I always add more yarn wherever I run out. My method is to loosely tie the ends leaving some tails, knit a few rows then go back to the knot and place it so it's on a purl bump on the WS. Then I tighten it up and weave in the ends and that way it doesn't move. Other ways of adding yarn are the Russian join which has a video on the Tips page, I think and you can do that in the middle of a row too. There's a couple other methods of joining on that page too.
I usually hold the old yarn and the new yarn together and knit a few stitches like that. Then I drop the old yarn and continue with the new. When I go back and look at this later, I can't even tell where the join is. I have to look at the WS to find the tail (which I, of course, weave in at the end of the project).

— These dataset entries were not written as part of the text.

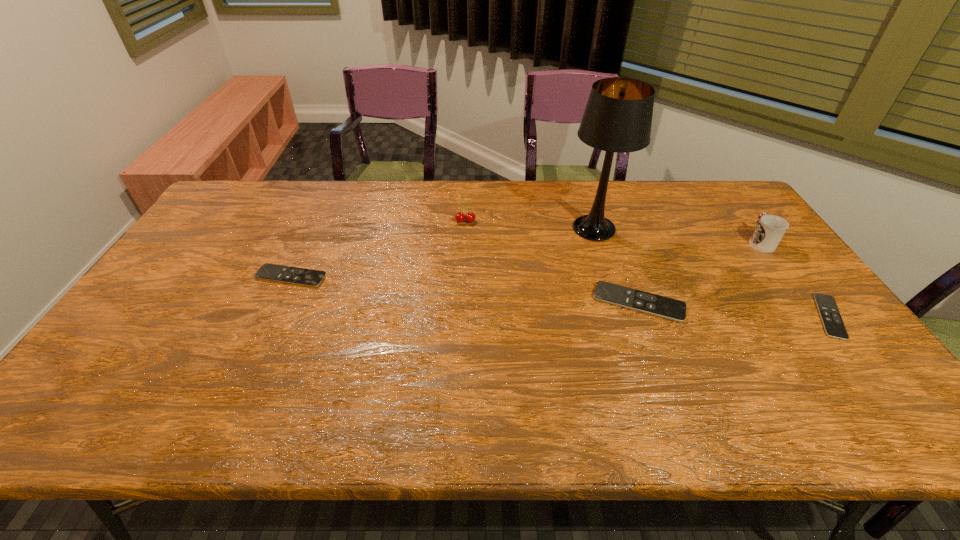
To make them evenly spaced by inserting another remote_control among them, please locate a vacant spot for this new remote_control. Please provide its 2D coordinates. Your answer should be formatted as a tuple, i.e. [(x, y)], where the tuple contains the x and y coordinates of a point satisfying the conditions above.

[(460, 289)]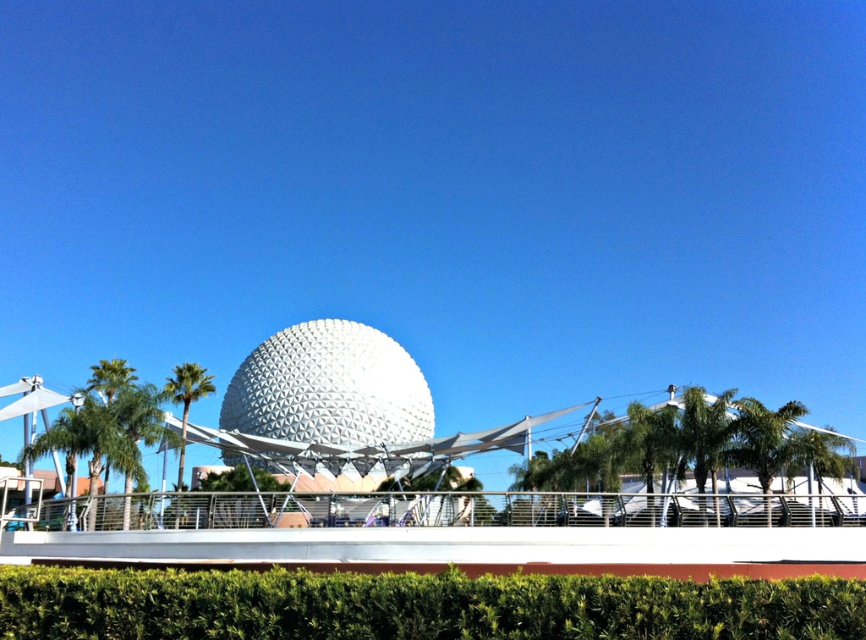
You are a landscape architect designing a pathway between the green leafy hedge at lower center and the green leafy palm tree at left. Which object is wider to ensure proper spacing?

The green leafy hedge at lower center is wider than the green leafy palm tree at left, so you should design the pathway to accommodate the wider hedge.

Looking at this image, you are a visitor standing at the entrance of Epcot and see the green leafy hedge at lower center and the green leafy palm tree at left. Which one is more to the left?

The green leafy palm tree at left is more to the left.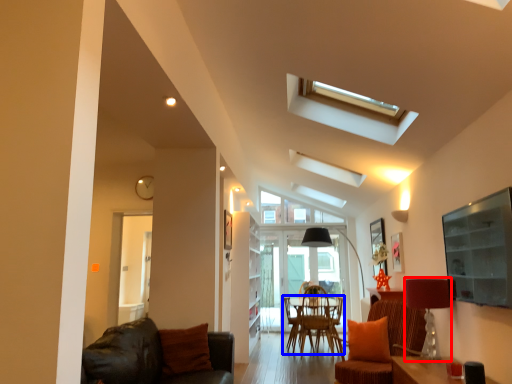
Question: Which point is closer to the camera, lamp (highlighted by a red box) or chair (highlighted by a blue box)?

Choices:
 (A) lamp
 (B) chair

Answer: (A)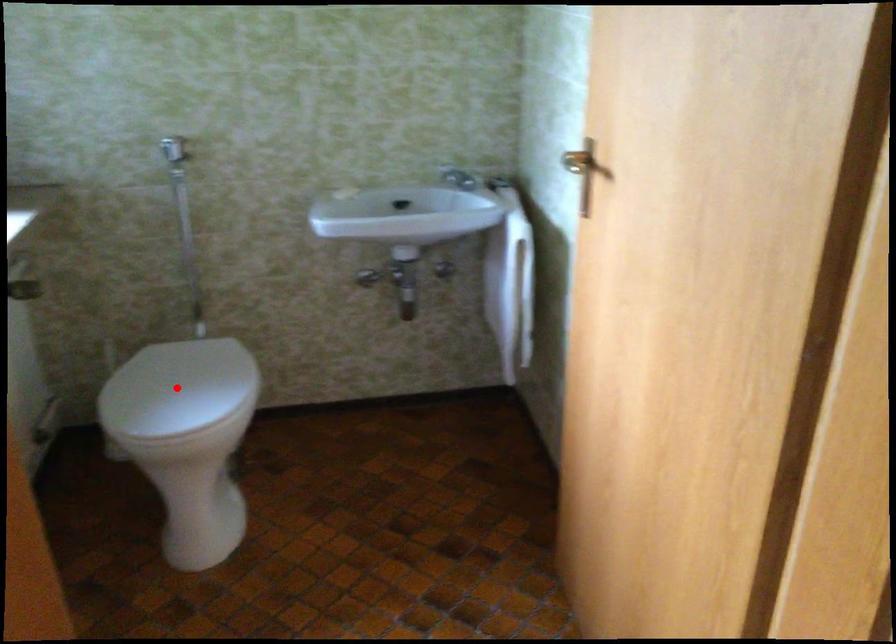
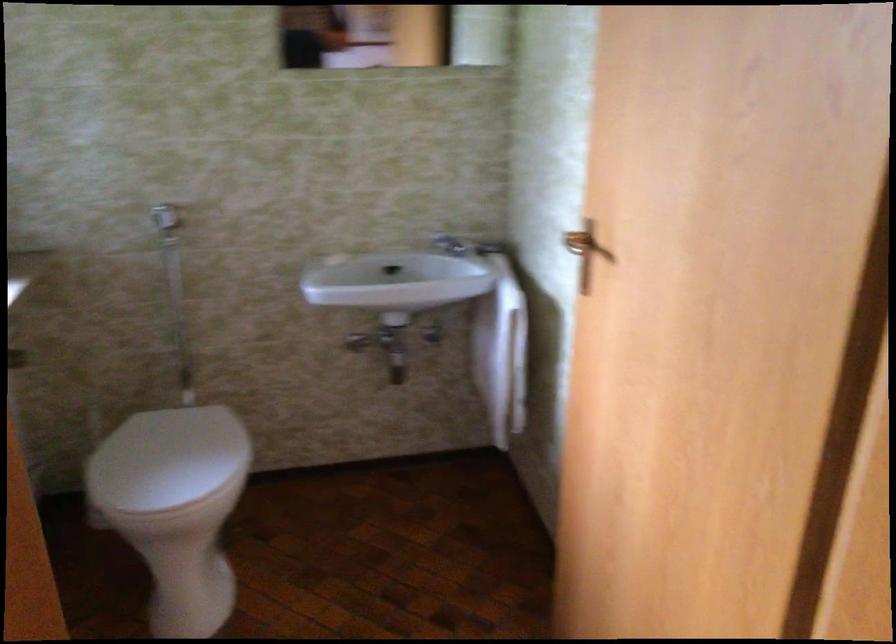
Find the pixel in the second image that matches the highlighted location in the first image.

(167, 460)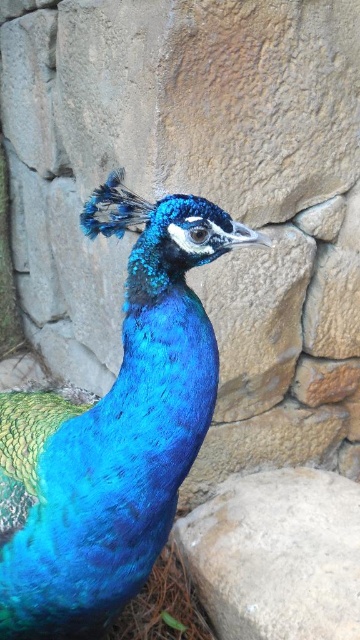
You are an artist trying to paint the scene. You need to decide which object to paint first based on their height. Which object should you start with, the shiny blue peacock at center or the gray rough stone at center?

The shiny blue peacock at center is taller than the gray rough stone at center, so you should start painting the shiny blue peacock at center first to ensure proper placement and proportions.

Based on the coordinates provided, where is the shiny blue peacock at center located in the image?

The shiny blue peacock at center is located at coordinates point [113,442].

You are a photographer holding a camera with a 20 inch long lens. You want to take a close up of the shiny blue peacock at center and the gray rough stone at center. Can you position the camera so that both are in focus without moving the camera? Explain why or why not.

The shiny blue peacock at center and gray rough stone at center are 30.20 inches apart. Since the camera lens is 20 inches long, it cannot focus on both objects simultaneously because the distance between them exceeds the lens length, making it impossible to capture both in focus without moving the camera.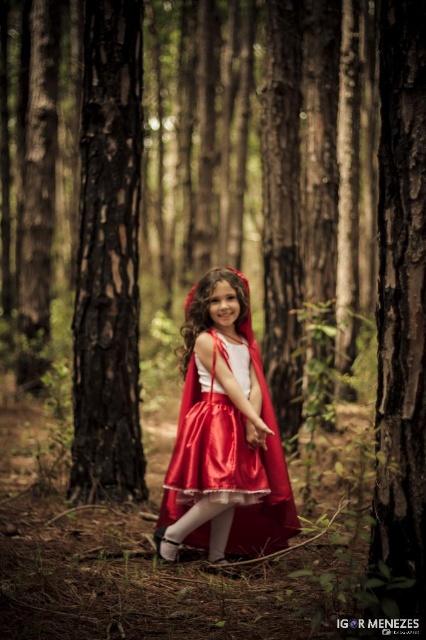
Question: Among these objects, which one is nearest to the camera?

Choices:
 (A) satin red cape at center
 (B) smooth bark tree at center

Answer: (B)

Question: Estimate the real-world distances between objects in this image. Which object is closer to the smooth dark brown bark at left?

Choices:
 (A) smooth bark tree at center
 (B) satin/red dress at center

Answer: (B)

Question: Does satin red cape at center come behind satin/red dress at center?

Choices:
 (A) yes
 (B) no

Answer: (A)

Question: Can you confirm if satin red cape at center is bigger than satin/red dress at center?

Choices:
 (A) no
 (B) yes

Answer: (B)

Question: Can you confirm if smooth dark brown bark at left is bigger than satin/red dress at center?

Choices:
 (A) yes
 (B) no

Answer: (A)

Question: Among these points, which one is nearest to the camera?

Choices:
 (A) (124, 378)
 (B) (275, 454)
 (C) (399, 33)

Answer: (C)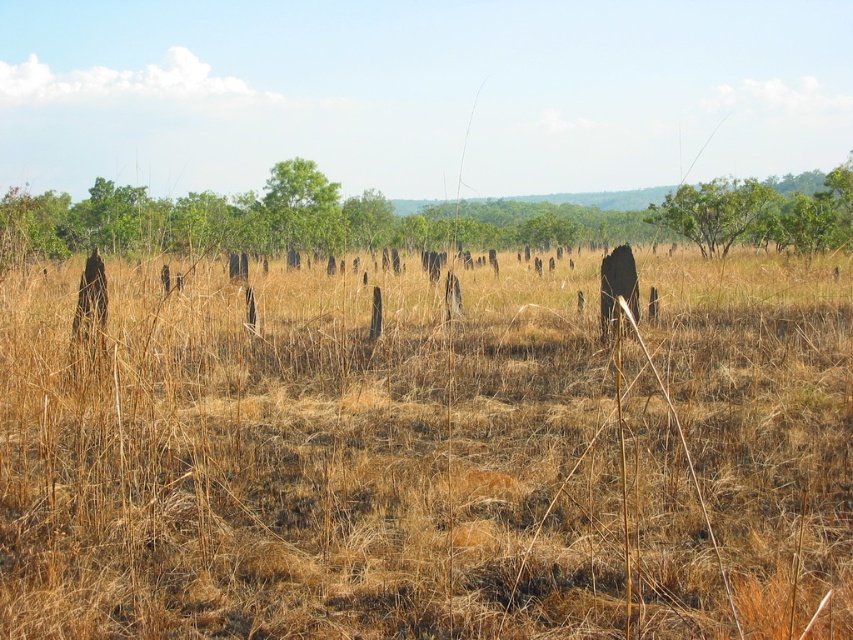
Question: Can you confirm if brown dry grass at center is bigger than green leafy tree at upper right?

Choices:
 (A) no
 (B) yes

Answer: (B)

Question: Among these points, which one is farthest from the camera?

Choices:
 (A) pyautogui.click(x=737, y=209)
 (B) pyautogui.click(x=805, y=376)

Answer: (A)

Question: Where is brown dry grass at center located in relation to brown wood tree at center in the image?

Choices:
 (A) right
 (B) left

Answer: (A)

Question: Can you confirm if brown wood tree at center is wider than green matte tree at upper center?

Choices:
 (A) yes
 (B) no

Answer: (A)

Question: Which object is the farthest from the green matte tree at upper center?

Choices:
 (A) brown dry grass at center
 (B) brown wood tree at center

Answer: (A)

Question: Which object is farther from the camera taking this photo?

Choices:
 (A) green leafy tree at upper right
 (B) brown wood tree at center
 (C) green matte tree at upper center
 (D) brown dry grass at center

Answer: (C)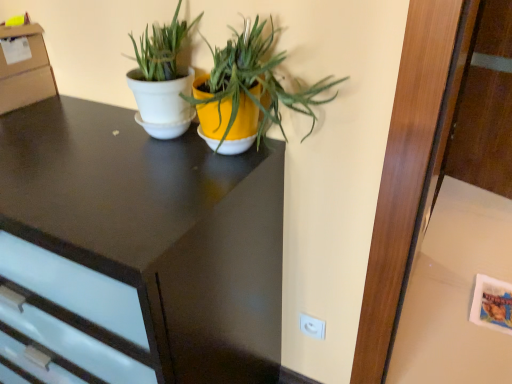
Find the location of `vacant area that is in front of white glossy pot at center, which is the second houseplant in left-to-right order`. vacant area that is in front of white glossy pot at center, which is the second houseplant in left-to-right order is located at coordinates (179, 197).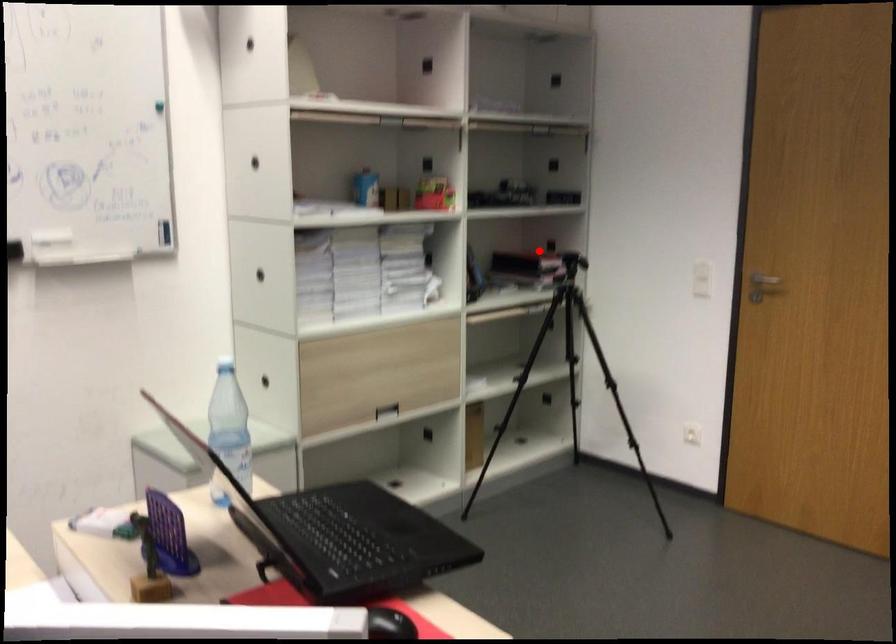
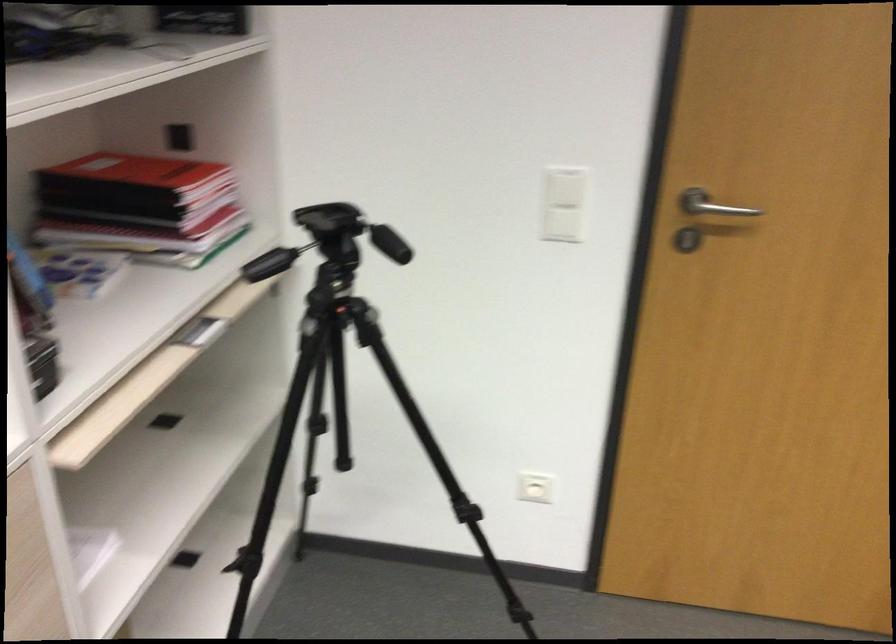
Question: I am providing you with two images of the same scene from different viewpoints. A red point is marked on the first image. Can you still see the location of the red point in image 2?

Choices:
 (A) Yes
 (B) No

Answer: (A)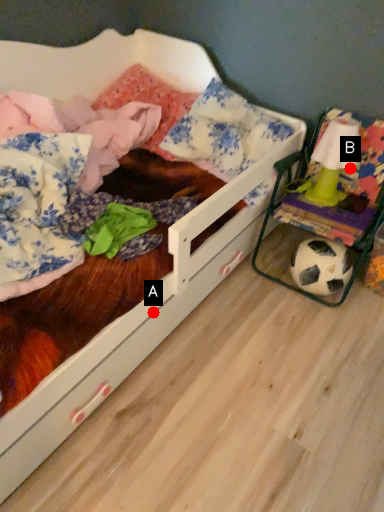
Question: Two points are circled on the image, labeled by A and B beside each circle. Which of the following is the farthest from the observer?

Choices:
 (A) A is further
 (B) B is further

Answer: (B)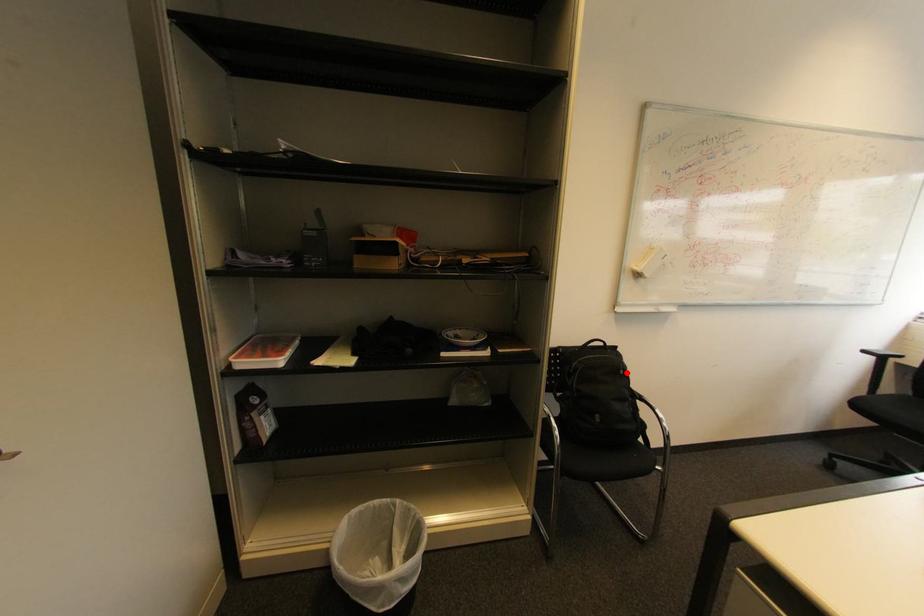
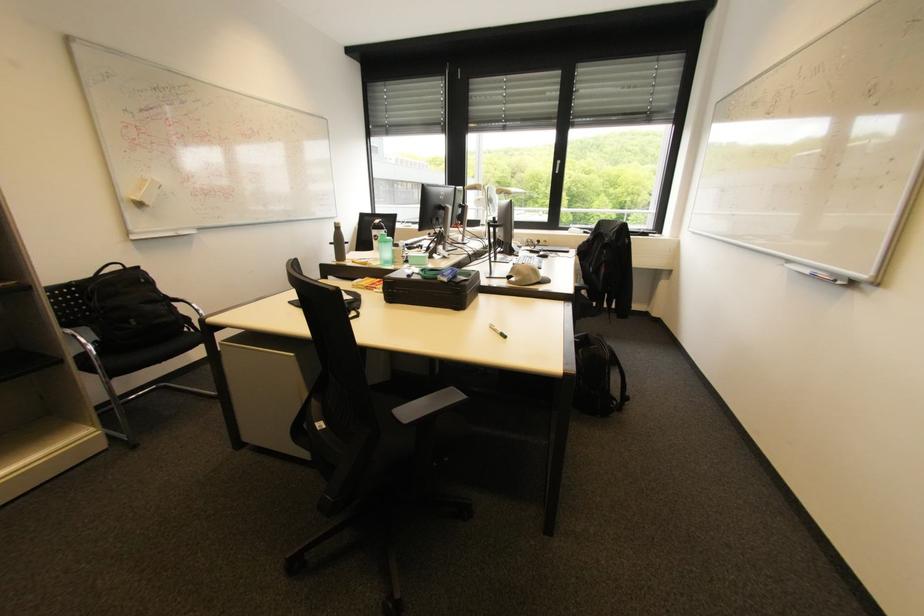
In the second image, find the point that corresponds to the highlighted location in the first image.

(148, 281)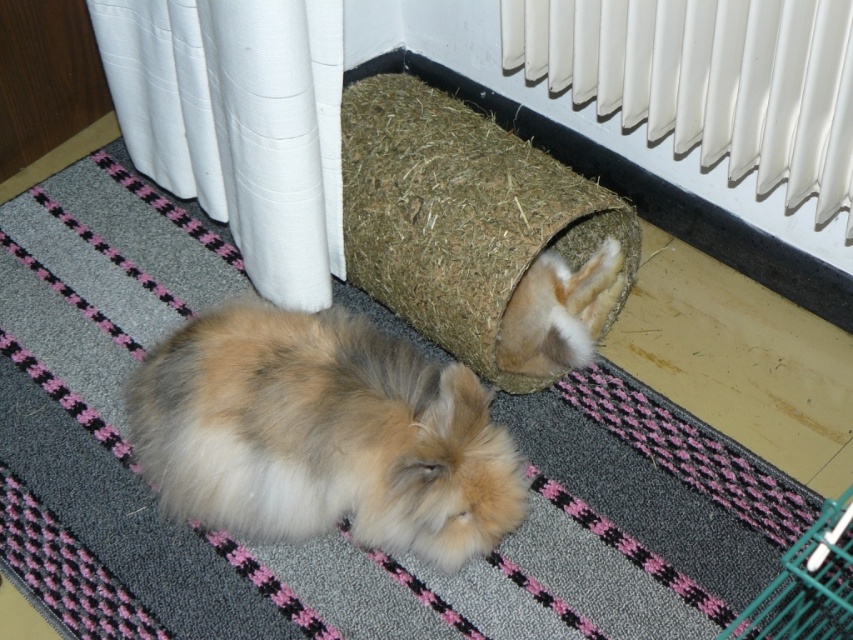
You are standing in the room and want to reach the white fabric curtain at left without moving your feet. Can you touch it with your outstretched hand?

The white fabric curtain at left is 4.15 feet away from the camera, so if you can reach 4.15 feet with your outstretched hand, you can touch it.

You are a small toy mouse that is 5 cm tall. You want to hide behind the white plastic radiator at upper right to avoid the fuzzy brown rabbit at lower center. Can you fit behind it without being seen?

The white plastic radiator at upper right is taller than the fuzzy brown rabbit at lower center, so yes, the toy mouse can hide behind the white plastic radiator at upper right without being seen.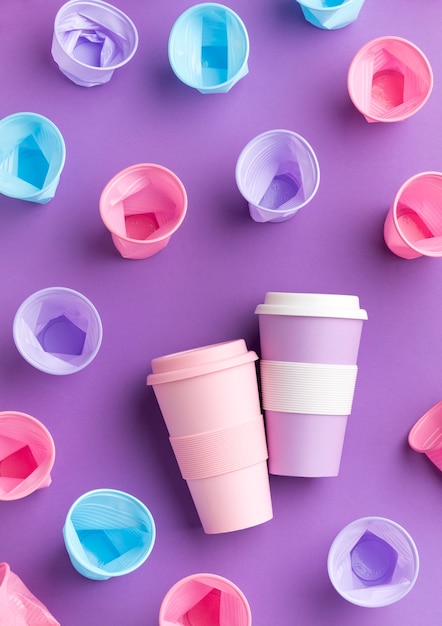
This screenshot has height=626, width=442. Identify the location of light blue cups. (340, 6), (208, 49), (28, 165), (122, 524).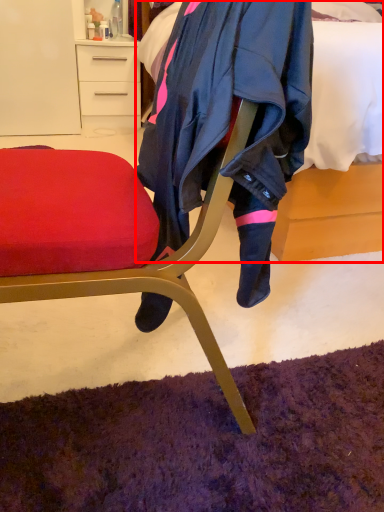
Question: From the image's perspective, considering the relative positions of bed (annotated by the red box) and desk in the image provided, where is bed (annotated by the red box) located with respect to the staircase?

Choices:
 (A) below
 (B) above

Answer: (A)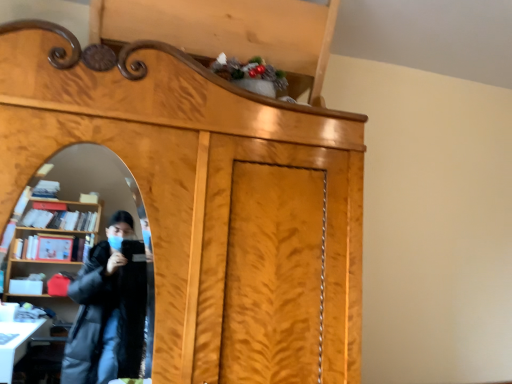
Where is `wooden cabinet at center`? The height and width of the screenshot is (384, 512). wooden cabinet at center is located at coordinates (204, 195).

The image size is (512, 384). Describe the element at coordinates (204, 195) in the screenshot. I see `wooden cabinet at center` at that location.

Image resolution: width=512 pixels, height=384 pixels. In order to click on wooden cabinet at center in this screenshot , I will do `click(204, 195)`.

By the way, there's not necessarily a right way or a wrong way to do things in knitting (after all, there are no knitting police). It's personal preference, so if your way works and you like it, then you're good to go. However, if you don't like it, there are several other options--some presented in this thread, and others you can find by doing a general search for "joining new yarn in knitting."
The Following User Says Thank You to Antares For This Useful Post:
I never liked the Russian join or ones like it because they seem to come apart for me. Then I'm stuck with this dinky little end, and how do you fix that? Knitting the old in with the new leaves an unsightly lump for me. I only add new yarn at the beginning of a row. I'll just drop the old and begin knitting with the new. I have to pull that first stitch on the next row to tighten it. I'll do this for one or two rows, then leave it alone. I grab the two ends, loosely tie them together with a knot at the beginning of the row. Then I come back at the end of the project, untie the knots and weave the ends in with a tapestry needle.